■ Task directions
Reproduce word for word the lines of the entries below, starting with the line that contains "Agujero rocoso de Marrapinti (2007)" and continuing through the last line of the entries.

(Stored data entries)

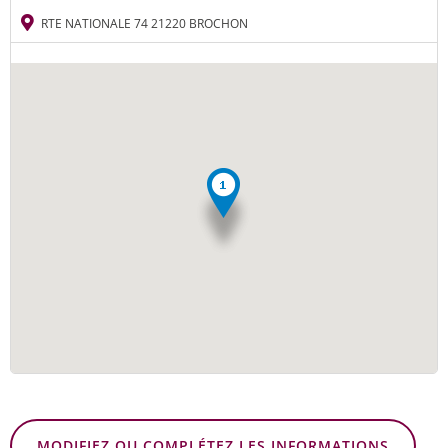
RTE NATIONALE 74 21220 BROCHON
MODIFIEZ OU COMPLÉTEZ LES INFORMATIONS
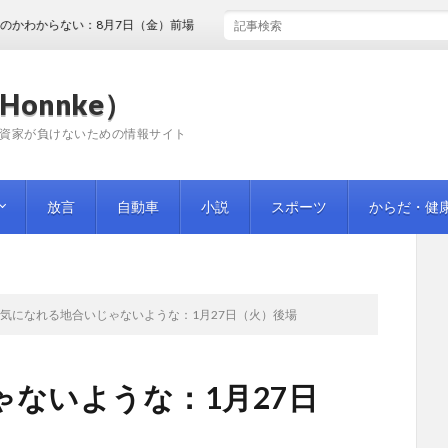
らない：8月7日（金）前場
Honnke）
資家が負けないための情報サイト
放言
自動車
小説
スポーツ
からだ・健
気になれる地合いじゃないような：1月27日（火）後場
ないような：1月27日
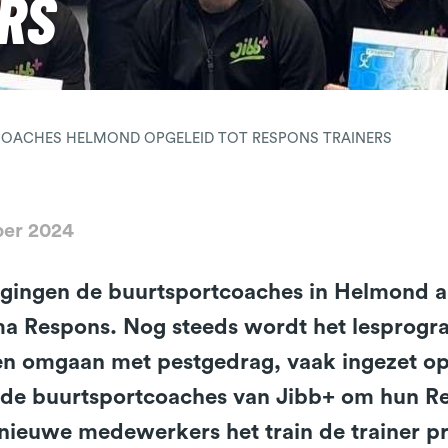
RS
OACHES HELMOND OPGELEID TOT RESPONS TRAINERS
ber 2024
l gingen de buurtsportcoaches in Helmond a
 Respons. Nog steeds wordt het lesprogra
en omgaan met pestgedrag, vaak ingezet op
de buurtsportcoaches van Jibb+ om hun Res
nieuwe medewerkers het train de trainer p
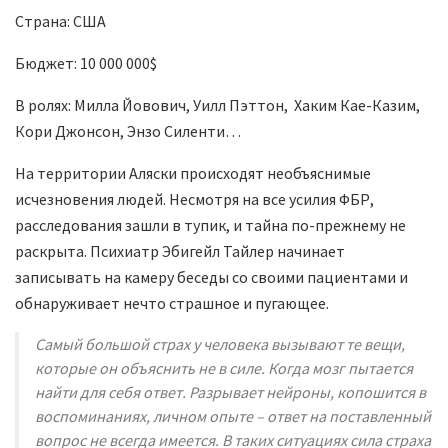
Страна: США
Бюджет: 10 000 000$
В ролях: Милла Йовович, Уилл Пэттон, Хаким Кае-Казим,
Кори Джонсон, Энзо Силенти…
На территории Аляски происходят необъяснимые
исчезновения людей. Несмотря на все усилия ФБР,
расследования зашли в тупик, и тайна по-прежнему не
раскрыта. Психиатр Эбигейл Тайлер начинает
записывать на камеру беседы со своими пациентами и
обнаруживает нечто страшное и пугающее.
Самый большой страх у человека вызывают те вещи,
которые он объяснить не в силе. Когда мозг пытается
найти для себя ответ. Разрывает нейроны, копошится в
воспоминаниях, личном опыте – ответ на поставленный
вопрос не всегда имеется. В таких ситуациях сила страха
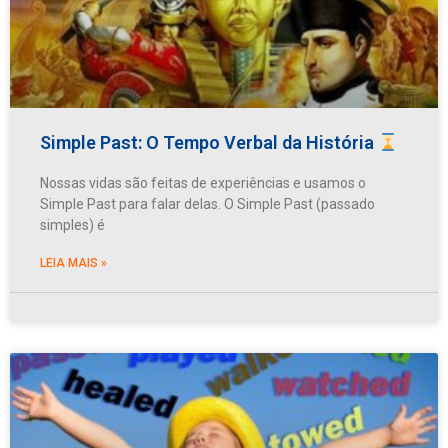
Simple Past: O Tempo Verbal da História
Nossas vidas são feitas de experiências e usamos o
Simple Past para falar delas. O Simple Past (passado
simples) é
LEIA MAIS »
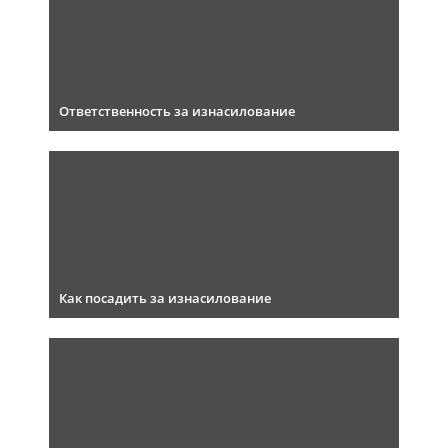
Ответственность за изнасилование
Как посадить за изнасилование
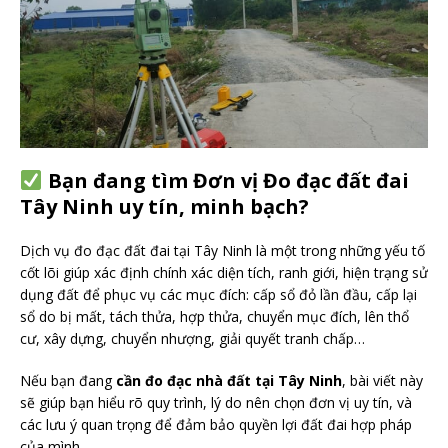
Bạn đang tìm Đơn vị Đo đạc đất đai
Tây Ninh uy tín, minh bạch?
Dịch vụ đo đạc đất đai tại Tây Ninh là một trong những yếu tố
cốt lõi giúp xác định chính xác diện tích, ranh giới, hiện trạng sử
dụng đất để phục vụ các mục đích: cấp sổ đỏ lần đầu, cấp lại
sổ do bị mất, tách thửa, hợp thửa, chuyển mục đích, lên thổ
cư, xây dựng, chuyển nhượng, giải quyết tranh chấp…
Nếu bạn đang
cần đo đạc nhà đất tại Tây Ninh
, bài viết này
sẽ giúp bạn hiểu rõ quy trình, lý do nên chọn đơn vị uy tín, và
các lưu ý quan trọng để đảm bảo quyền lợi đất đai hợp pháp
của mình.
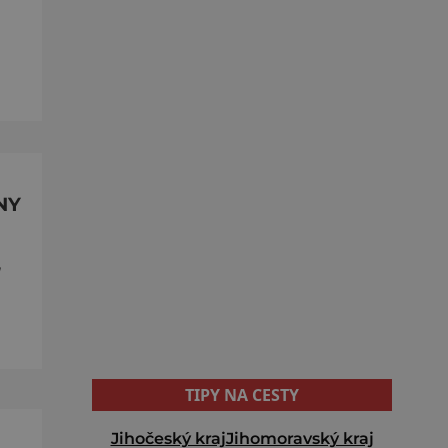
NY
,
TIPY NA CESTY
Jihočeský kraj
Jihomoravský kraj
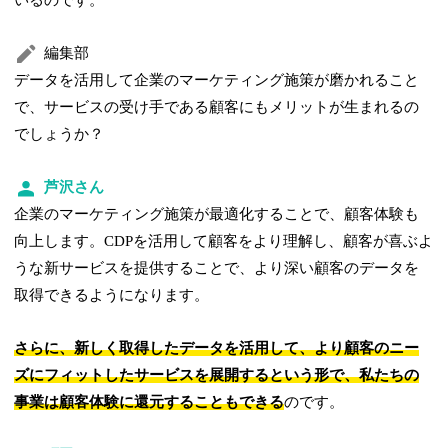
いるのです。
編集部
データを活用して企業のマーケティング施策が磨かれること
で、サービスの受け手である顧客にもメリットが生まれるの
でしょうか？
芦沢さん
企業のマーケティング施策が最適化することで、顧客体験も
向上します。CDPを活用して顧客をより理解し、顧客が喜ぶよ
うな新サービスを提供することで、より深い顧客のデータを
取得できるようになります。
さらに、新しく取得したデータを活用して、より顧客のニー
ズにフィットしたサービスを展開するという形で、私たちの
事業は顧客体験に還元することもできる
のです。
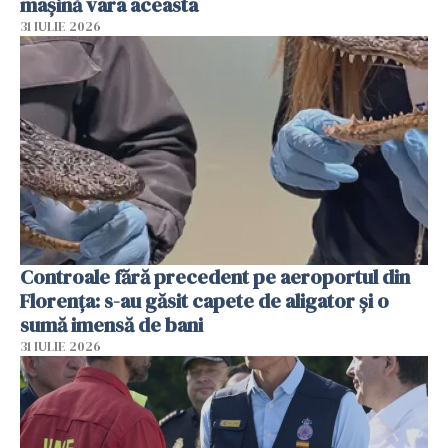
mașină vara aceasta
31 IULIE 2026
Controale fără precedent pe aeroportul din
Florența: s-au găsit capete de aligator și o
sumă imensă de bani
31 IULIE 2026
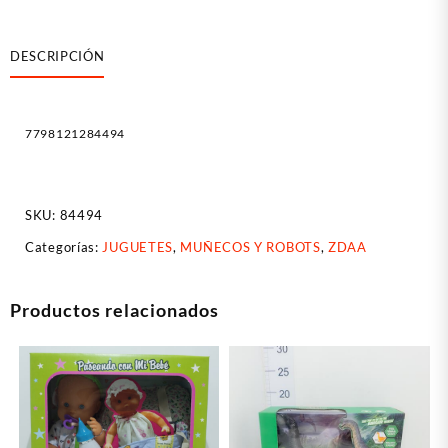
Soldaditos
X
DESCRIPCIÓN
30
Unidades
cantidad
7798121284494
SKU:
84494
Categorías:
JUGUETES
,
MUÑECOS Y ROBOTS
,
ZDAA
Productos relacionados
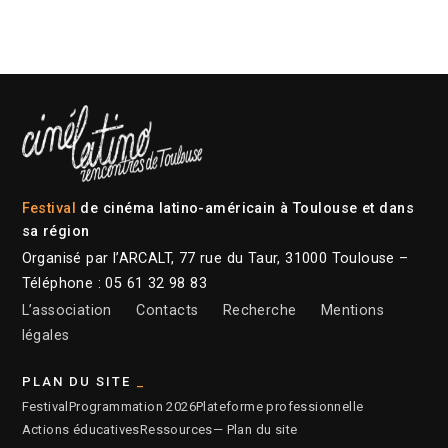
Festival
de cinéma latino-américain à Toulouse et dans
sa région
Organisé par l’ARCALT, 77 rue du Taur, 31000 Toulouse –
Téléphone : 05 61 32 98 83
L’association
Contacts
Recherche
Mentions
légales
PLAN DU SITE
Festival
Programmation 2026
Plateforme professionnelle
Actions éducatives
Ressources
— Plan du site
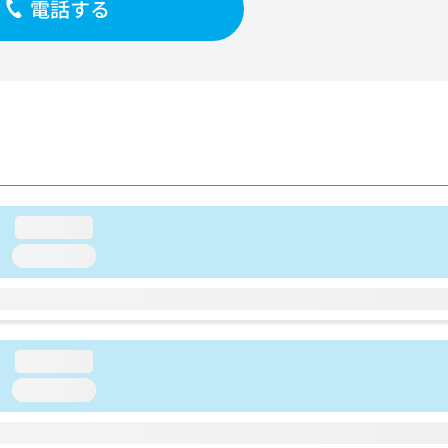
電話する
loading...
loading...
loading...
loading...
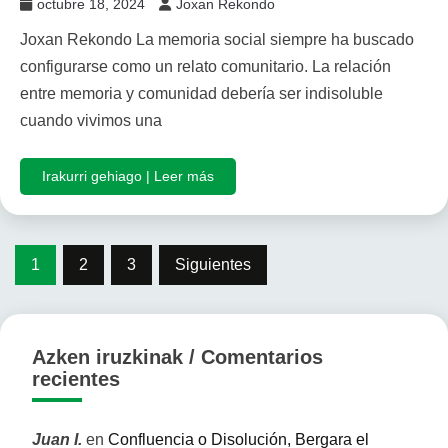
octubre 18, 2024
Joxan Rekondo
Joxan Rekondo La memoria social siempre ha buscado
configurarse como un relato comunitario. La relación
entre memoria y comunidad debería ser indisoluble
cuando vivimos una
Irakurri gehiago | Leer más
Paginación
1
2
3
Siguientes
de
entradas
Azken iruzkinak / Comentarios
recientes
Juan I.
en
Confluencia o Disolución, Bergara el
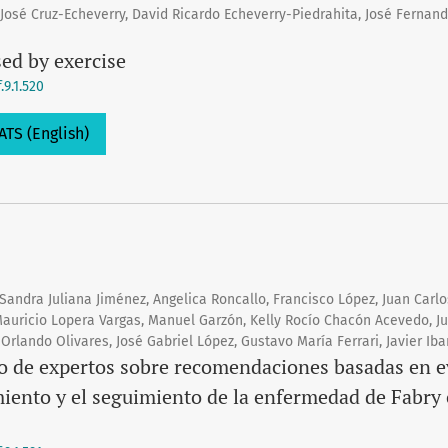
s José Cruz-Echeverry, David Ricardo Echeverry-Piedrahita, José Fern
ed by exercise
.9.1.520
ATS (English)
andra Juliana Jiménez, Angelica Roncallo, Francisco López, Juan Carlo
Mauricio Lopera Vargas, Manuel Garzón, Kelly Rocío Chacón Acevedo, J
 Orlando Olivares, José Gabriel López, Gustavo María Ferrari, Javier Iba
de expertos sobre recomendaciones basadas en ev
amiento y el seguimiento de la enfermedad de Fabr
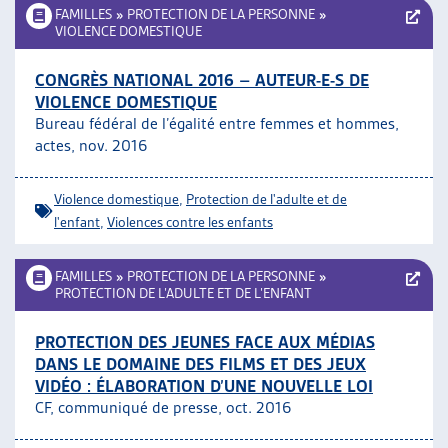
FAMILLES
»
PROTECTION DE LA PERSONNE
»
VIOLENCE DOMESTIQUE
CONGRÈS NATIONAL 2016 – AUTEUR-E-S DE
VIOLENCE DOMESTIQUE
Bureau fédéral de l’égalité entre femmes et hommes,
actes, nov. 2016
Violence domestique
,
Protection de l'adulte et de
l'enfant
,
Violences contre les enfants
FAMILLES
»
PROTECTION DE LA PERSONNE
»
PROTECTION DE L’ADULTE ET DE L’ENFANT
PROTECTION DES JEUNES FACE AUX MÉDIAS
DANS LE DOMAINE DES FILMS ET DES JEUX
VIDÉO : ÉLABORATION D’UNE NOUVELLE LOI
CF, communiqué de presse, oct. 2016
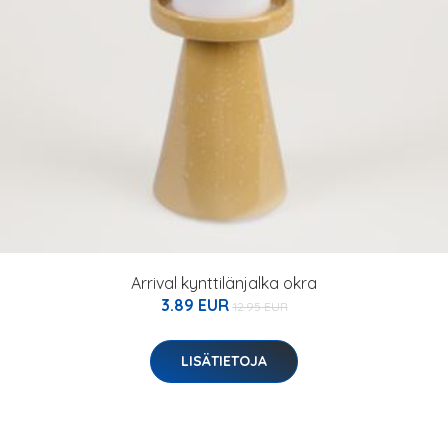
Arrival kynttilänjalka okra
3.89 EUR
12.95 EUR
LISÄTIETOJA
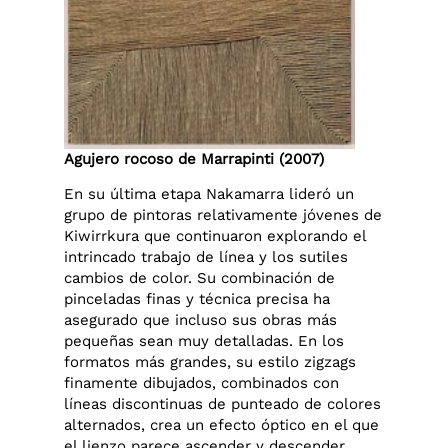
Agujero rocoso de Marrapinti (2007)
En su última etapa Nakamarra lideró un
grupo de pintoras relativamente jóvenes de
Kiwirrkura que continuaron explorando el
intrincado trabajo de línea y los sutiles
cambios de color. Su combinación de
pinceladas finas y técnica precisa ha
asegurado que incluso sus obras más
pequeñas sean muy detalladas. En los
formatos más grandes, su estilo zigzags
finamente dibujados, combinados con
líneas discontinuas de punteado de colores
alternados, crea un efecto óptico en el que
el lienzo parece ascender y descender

■ Result of this exercise
Agujero rocoso de Marrapinti (2007)
En su última etapa Nakamarra lideró un
grupo de pintoras relativamente jóvenes de
Kiwirrkura que continuaron explorando el
intrincado trabajo de línea y los sutiles
cambios de color. Su combinación de
pinceladas finas y técnica precisa ha
asegurado que incluso sus obras más
pequeñas sean muy detalladas. En los
formatos más grandes, su estilo zigzags
finamente dibujados, combinados con
líneas discontinuas de punteado de colores
alternados, crea un efecto óptico en el que
el lienzo parece ascender y descender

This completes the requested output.